:: TASK STATEMENT ::
Write how many lines in the records below include the string "fuerzas". No other text should be given.

Extracted data entries
● ● ● ●

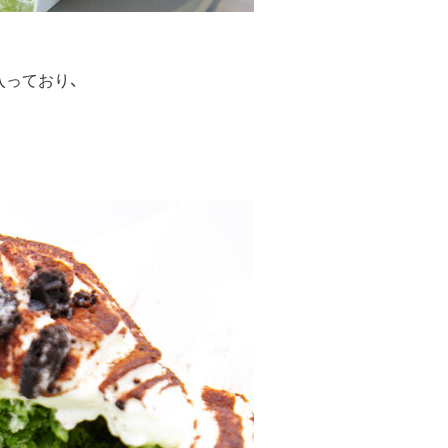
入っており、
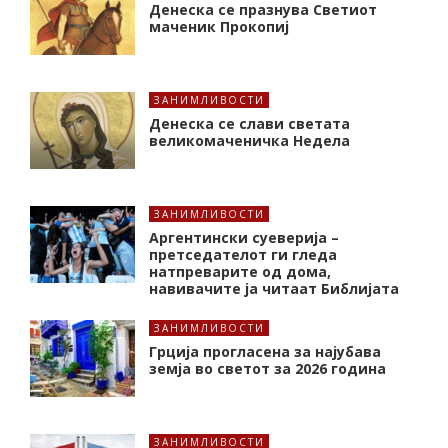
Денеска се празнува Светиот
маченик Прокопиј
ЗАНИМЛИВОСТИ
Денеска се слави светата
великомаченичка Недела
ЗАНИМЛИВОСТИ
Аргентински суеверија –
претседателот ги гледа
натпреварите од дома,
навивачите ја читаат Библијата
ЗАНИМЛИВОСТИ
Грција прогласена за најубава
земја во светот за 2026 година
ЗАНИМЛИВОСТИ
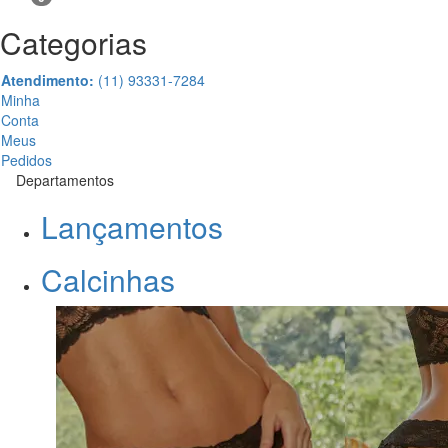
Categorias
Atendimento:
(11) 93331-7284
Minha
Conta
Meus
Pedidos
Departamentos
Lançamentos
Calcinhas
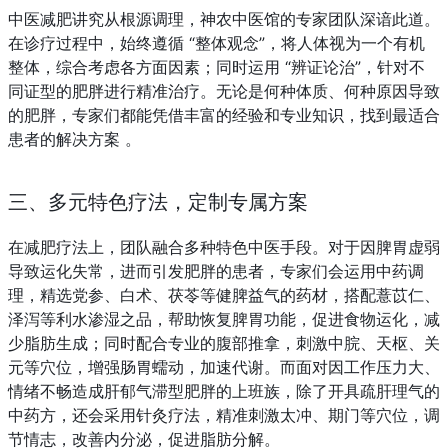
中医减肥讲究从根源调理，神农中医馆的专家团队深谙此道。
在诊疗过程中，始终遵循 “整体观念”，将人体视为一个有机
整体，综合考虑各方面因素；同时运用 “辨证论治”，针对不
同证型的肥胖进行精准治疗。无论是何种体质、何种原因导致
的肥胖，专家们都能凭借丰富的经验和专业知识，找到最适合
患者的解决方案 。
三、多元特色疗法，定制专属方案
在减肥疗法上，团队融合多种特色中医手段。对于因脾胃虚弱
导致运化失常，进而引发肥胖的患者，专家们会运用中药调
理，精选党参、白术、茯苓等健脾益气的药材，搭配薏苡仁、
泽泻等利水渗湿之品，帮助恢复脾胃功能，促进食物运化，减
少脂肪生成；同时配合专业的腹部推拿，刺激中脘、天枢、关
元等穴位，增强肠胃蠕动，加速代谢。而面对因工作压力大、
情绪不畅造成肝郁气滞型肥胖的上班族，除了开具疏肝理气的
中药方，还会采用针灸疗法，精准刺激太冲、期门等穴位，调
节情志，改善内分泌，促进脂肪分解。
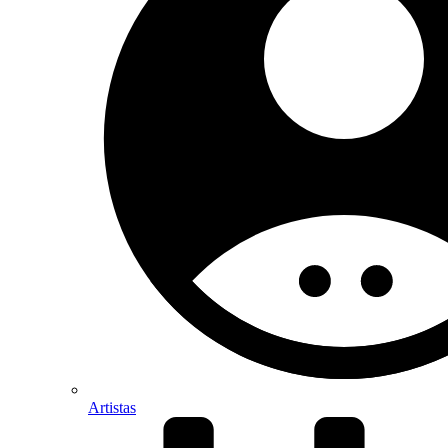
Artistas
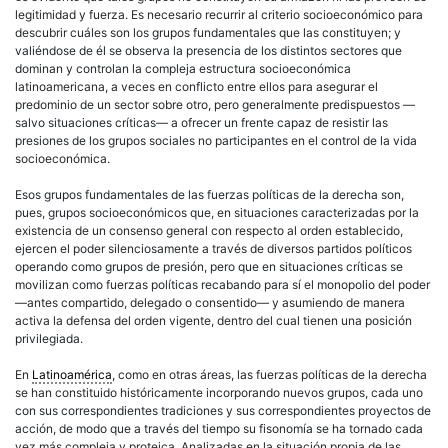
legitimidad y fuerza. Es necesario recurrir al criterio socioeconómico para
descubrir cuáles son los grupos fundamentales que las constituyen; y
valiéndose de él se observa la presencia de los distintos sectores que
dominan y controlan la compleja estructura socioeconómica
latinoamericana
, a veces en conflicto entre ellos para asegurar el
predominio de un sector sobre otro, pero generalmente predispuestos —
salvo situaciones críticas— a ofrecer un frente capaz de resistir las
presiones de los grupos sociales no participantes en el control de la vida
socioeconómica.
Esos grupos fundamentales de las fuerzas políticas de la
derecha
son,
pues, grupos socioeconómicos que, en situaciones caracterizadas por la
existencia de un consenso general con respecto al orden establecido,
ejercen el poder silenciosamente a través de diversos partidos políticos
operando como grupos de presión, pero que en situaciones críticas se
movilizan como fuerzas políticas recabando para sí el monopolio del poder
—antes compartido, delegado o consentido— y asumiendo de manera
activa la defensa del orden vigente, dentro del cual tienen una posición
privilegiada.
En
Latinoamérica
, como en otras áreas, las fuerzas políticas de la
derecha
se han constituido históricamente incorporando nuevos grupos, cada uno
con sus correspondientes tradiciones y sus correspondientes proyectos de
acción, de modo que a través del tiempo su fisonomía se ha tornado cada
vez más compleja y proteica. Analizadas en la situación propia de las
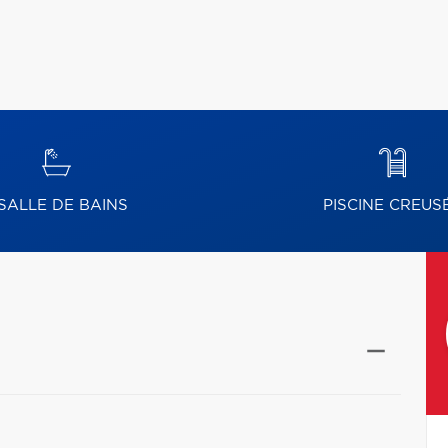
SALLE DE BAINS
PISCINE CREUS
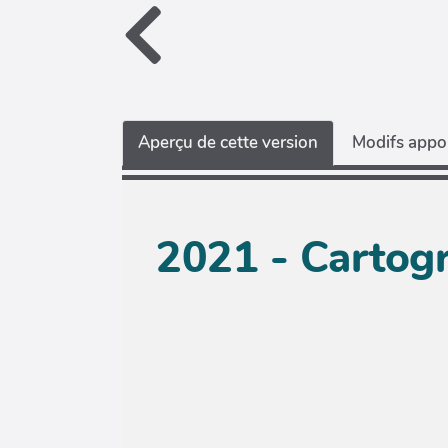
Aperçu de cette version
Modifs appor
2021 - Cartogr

● ● ● ●

:: OUTPUT OF THE EXERCISE ::
3